I am trying it in the following way:

def mergeGrad(modelA, modelB, i):
    listGradA = [] 
    listGradB = [] 
    itr = 0
    for pA, pB in zip(modelA.parameters(), modelB.parameters()):
        listGradA.append(pA)
        listGradB.append(pB)
        avg = (pA.grad + pB.grad)/2
        pA.grad = avg
        pB.grad = avg
        itr += 1

In the optimization, portion I am doing

       optimizerA.zero_grad()
        lossA.backward()
        
        optimizerB.zero_grad()
        lossB.backward()
        
        print(gradientA, gradientB)
        mergeGrad(modelA, modelB, i)
        print(gradientA, gradientB)

Now, I am printing before and after averaging and putting the Gradient back. However, only in the very first iteration the first print statement outputs separate gradients for modelA and modelB, and right after merging them, I get the averaged gradients as I want.

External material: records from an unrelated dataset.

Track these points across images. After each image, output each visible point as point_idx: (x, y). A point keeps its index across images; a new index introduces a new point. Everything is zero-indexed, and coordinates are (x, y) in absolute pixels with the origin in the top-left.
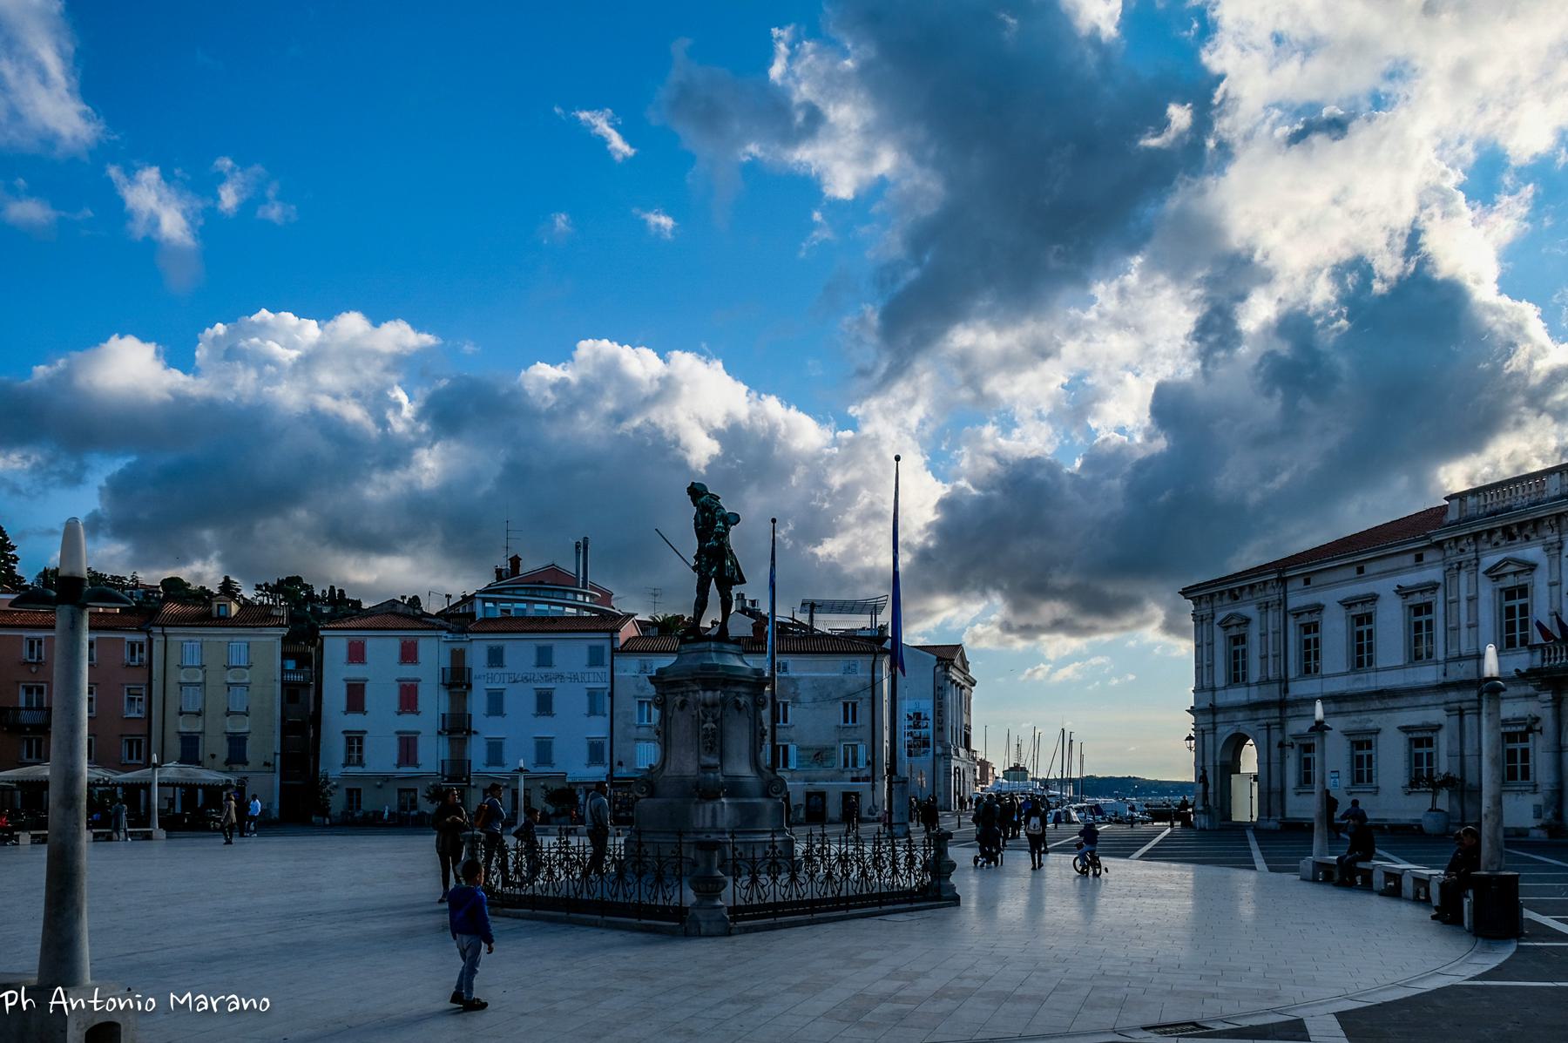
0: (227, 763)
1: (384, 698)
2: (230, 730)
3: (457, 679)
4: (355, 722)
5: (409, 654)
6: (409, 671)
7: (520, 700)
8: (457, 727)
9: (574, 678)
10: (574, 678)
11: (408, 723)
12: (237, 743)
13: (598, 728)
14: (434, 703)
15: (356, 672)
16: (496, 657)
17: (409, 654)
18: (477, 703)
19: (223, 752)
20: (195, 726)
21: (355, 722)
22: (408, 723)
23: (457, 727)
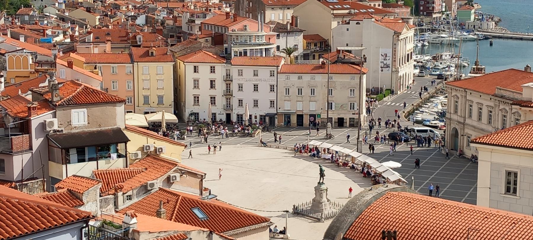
0: (158, 104)
1: (204, 84)
3: (228, 79)
4: (196, 92)
5: (213, 70)
6: (213, 76)
7: (248, 87)
8: (228, 94)
9: (265, 80)
10: (265, 80)
11: (213, 92)
12: (160, 99)
13: (272, 96)
14: (220, 86)
16: (240, 73)
17: (213, 70)
18: (234, 87)
20: (147, 93)
22: (213, 92)
23: (228, 94)
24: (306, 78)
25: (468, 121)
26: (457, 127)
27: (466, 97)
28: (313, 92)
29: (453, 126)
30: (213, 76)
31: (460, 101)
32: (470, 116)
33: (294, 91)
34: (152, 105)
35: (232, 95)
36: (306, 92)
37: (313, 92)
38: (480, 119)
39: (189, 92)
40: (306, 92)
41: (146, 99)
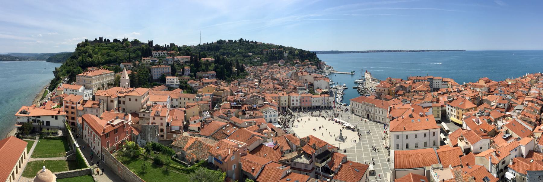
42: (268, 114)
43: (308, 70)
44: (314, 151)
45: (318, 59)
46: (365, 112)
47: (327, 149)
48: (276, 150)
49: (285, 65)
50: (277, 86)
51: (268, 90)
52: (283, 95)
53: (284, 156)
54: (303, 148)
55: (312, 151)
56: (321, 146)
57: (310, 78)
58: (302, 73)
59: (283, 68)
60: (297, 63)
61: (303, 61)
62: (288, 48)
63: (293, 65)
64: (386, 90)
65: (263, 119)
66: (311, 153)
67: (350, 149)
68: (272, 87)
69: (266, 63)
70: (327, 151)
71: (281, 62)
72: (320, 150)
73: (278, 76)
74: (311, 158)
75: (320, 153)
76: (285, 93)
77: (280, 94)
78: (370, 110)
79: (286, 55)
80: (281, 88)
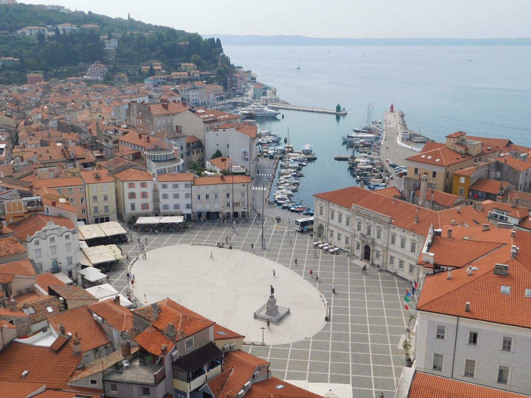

However, from the second iteration onward, both the models are always generating the same gradients after forward propagation (and hence the same averaged values). How is this possible?
The models are seeing different data!

Is the manual gradient modification that I am doing is wrong?
Please do suggest if there’s a better way to manually modify and put them back into the model!
Thanks a lot!

Hi,

I would bet the issue is with:

        pA.grad = avg
        pB.grad = avg

Here you set the same Tensor to be the gradient for both parameters. So the backward passes will accumulate in the Same Tensor.
If you don’t want that, you need to add a .clone() for at least one of them.

Note that it would be a neat way to implement what you want as well: make the .grad fields the same so the two backward passes actually accumulate in the same Tensor. And divide your learning rate by 2 so that you still do the same update (assuming simple SGD).

1 Like

Thanks a lot. grad.clone() solved the issue. Also appreciate the neat trick you mentioned!